1. The relation of the "judgment" to the suffering in the preceding verses.
a. The "for" is Greek hoti, meaning "because," and thus shows that the judgment coming on God's people is related to their suffering as Christians.
b. The word "judgment" can refer to final judgment or it can refer to a temporary judgment such as discipline, chastisement and testing. This is the meaning in 1st Cor. 11:31-34.
c. God's judgment thus begins with God's household (the church, 1st Tim. 3:15), through persecution and suffering.
2. How the judgment ends with the wicked: "and if it begins with us first, what will be the outcome for those who do not obey the gospel of God?"
a. Christians are vindicated when God's judgment ends in the final condemnation of the wicked which will be a greater punishment than any persecution. Heb. 10:28-29 ff.
b. A good parallel passage of thought is 2nd Thess. 1:4-9 where Paul says that persecution and suffering are a "plain indication of God's righteous judgment so that we may be considered worthy of the kingdom of God for which indeed we are suffering."(v.5) but then Paul goes on to say that God's judgment will then fall on the wicked who have persecuted Christian's "when the Lord shall be revealed from heaven with His mighty angles in flaming fire, dealing out retribution to those who do not know God and to those who do not obey the gospel of our Lord Jesus." (vs. 7-8).
3. The Difficulty of the Righteous being saved. "And if it is with difficulty that the righteous be saved...."
a. This does not mean that the righteous will "Scarcely be saved as the KJV expresses it.
b. The term with "difficulty" as Paul's ship was saved only after passing through great difficulty. Acts 27: 7,8,16.
c. The context is that the righteous can be saved only by passing through much suffering and tribulation as in Acts 14:22.

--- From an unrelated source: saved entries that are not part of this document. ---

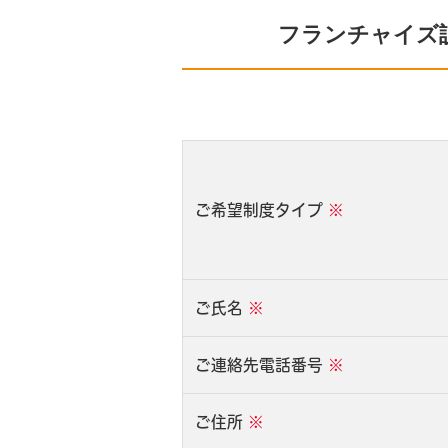
フランチャイズ
ご希望制度タイプ
※
ご氏名
※
ご連絡先電話番号
※
ご住所
※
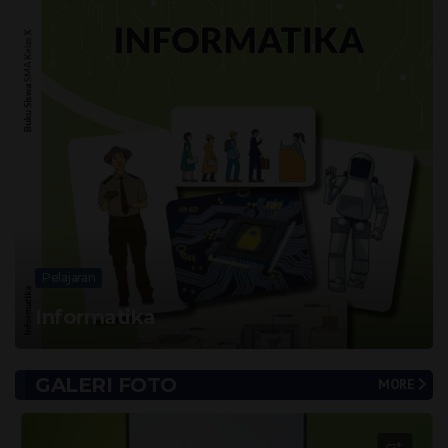
Pelajaran
Informatika
GALERI FOTO
MORE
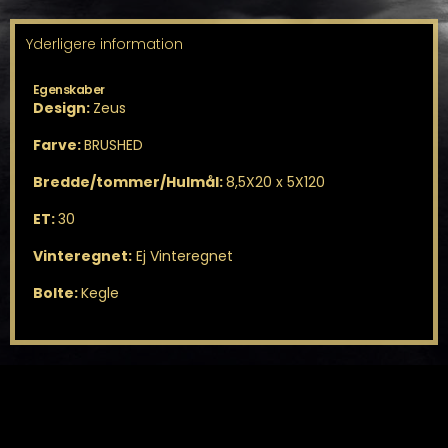
Yderligere information
Egenskaber
Design:
Zeus
Farve:
BRUSHED
Bredde/tommer/Hulmål:
8,5X20 x 5X120
ET:
30
Vinteregnet:
Ej Vinteregnet
Bolte:
Kegle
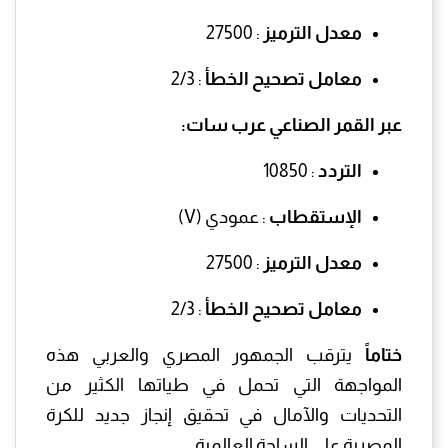
معدل الترميز
: 27500
معامل تصحيح الخطأ
: 2/3
عبر القمر الصناعي عرب سات:
التردد
: 10850
الإستقطاب
: عمودي (V)
معدل الترميز
: 27500
معامل تصحيح الخطأ
: 2/3
ختاماً
يترقب الجمهور المصري والعربي هذه
المواجهة التي تحمل في طياتها الكثير من
التحديات والآمال في تحقيق إنجاز جديد للكرة
المصرية على الساحة العالمية.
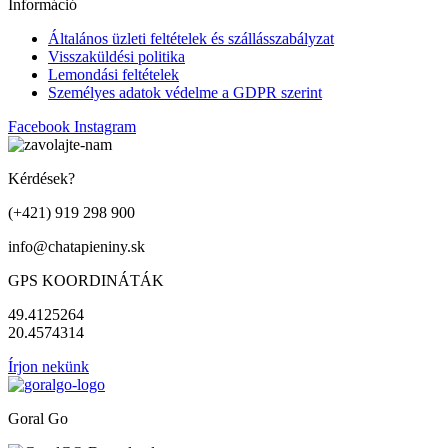
Információ
Általános üzleti feltételek és szállásszabályzat
Visszaküldési politika
Lemondási feltételek
Személyes adatok védelme a GDPR szerint
Facebook
Instagram
Kérdések?
(+421) 919 298 900
info@chatapieniny.sk
GPS KOORDINÁTÁK
49.4125264
20.4574314
Írjon nekünk
Goral Go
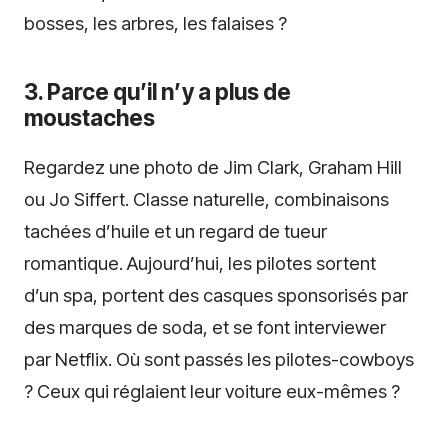
bosses, les arbres, les falaises ?
3. Parce qu’il n’y a plus de
moustaches
Regardez une photo de Jim Clark, Graham Hill
ou Jo Siffert. Classe naturelle, combinaisons
tachées d’huile et un regard de tueur
romantique. Aujourd’hui, les pilotes sortent
d’un spa, portent des casques sponsorisés par
des marques de soda, et se font interviewer
par Netflix. Où sont passés les pilotes-cowboys
? Ceux qui réglaient leur voiture eux-mêmes ?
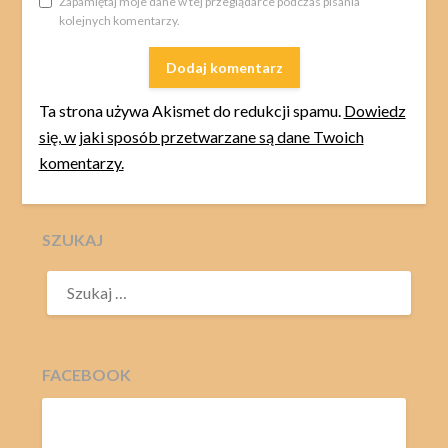
Zapamiętaj moje dane w tej przeglądarce podczas pisania
kolejnych komentarzy.
Ta strona używa Akismet do redukcji spamu.
Dowiedz
się, w jaki sposób przetwarzane są dane Twoich
komentarzy.
SZUKAJ
SZUKAJ:
FACEBOOK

"Through many tribulations we must enter the kingdom of God." Rom. 8:17says we are heirs of glory only if we suffer with Christ.
d. This is not a reference to Matt. 7:14. "Few are those who find it." In the context the righteous are the few and and many are the wicked.

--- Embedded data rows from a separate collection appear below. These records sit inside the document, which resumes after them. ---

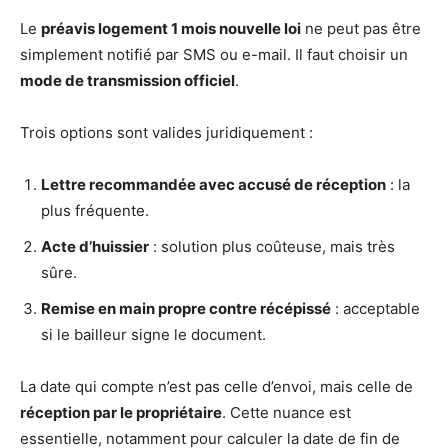
Le
préavis logement 1 mois nouvelle loi
ne peut pas être
simplement notifié par SMS ou e-mail. Il faut choisir un
mode de transmission officiel
.
Trois options sont valides juridiquement :
Lettre recommandée avec accusé de réception
: la
plus fréquente.
Acte d’huissier
: solution plus coûteuse, mais très
sûre.
Remise en main propre contre récépissé
: acceptable
si le bailleur signe le document.
La date qui compte n’est pas celle d’envoi, mais celle de
réception par le propriétaire
. Cette nuance est
essentielle, notamment pour calculer la date de fin de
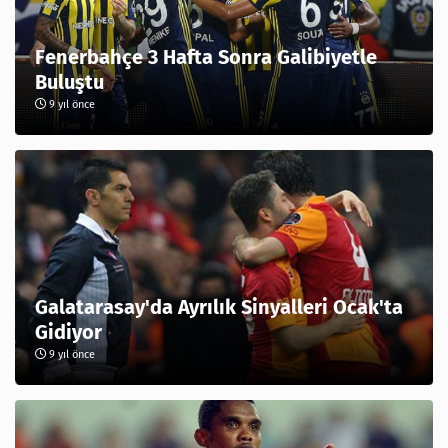
Fenerbahçe 3 Hafta Sonra Galibiyetle
Buluştu
9 yıl önce
Galatarasay'da Ayrılık Sinyalleri Ocak'ta
Gidiyor
9 yıl önce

4. The Greater Difficulty of the End of the Wicked: "and it is with difficulty that the righteous be saved, what will become of the godless man and the sinner?"
a. If God will allow his own people to be judged and to suffer the difficulties of being reviled or slandered, to have their possessions confiscated and beheaded, what will happen to the wicked who perpetuated the crimes against his people?

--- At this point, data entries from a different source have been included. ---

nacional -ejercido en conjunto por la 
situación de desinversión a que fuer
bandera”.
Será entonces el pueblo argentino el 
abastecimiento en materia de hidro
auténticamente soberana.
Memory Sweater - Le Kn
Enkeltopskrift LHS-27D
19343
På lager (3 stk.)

b. With the same certainty that the righteous be saved, though with much difficulty and suffering (Mk. 10:30), the wicked shall not escape even greater judgment on the final day. (Rom. 2:9-10).
5. Judgment begins with persecution of God's people and ends
with the final punishment of the wicked.
G. Committed Sufferers: "Therefore let those also suffer according to the will of God entrust their souls to a faithful creator in doing what is right."
1. Responsibility and Need of Sufferers: commit your souls to the Creator who can care for you, protect and reward you.
a. The word, commit is defined as "to entrust something to someone to care and protect."
b. When suffering, the Christian must entrust their souls and bodies to God.
2. The means of entrusting our souls and bodies while suffering: "in doing what is right." Do not let up on your service to God while suffering.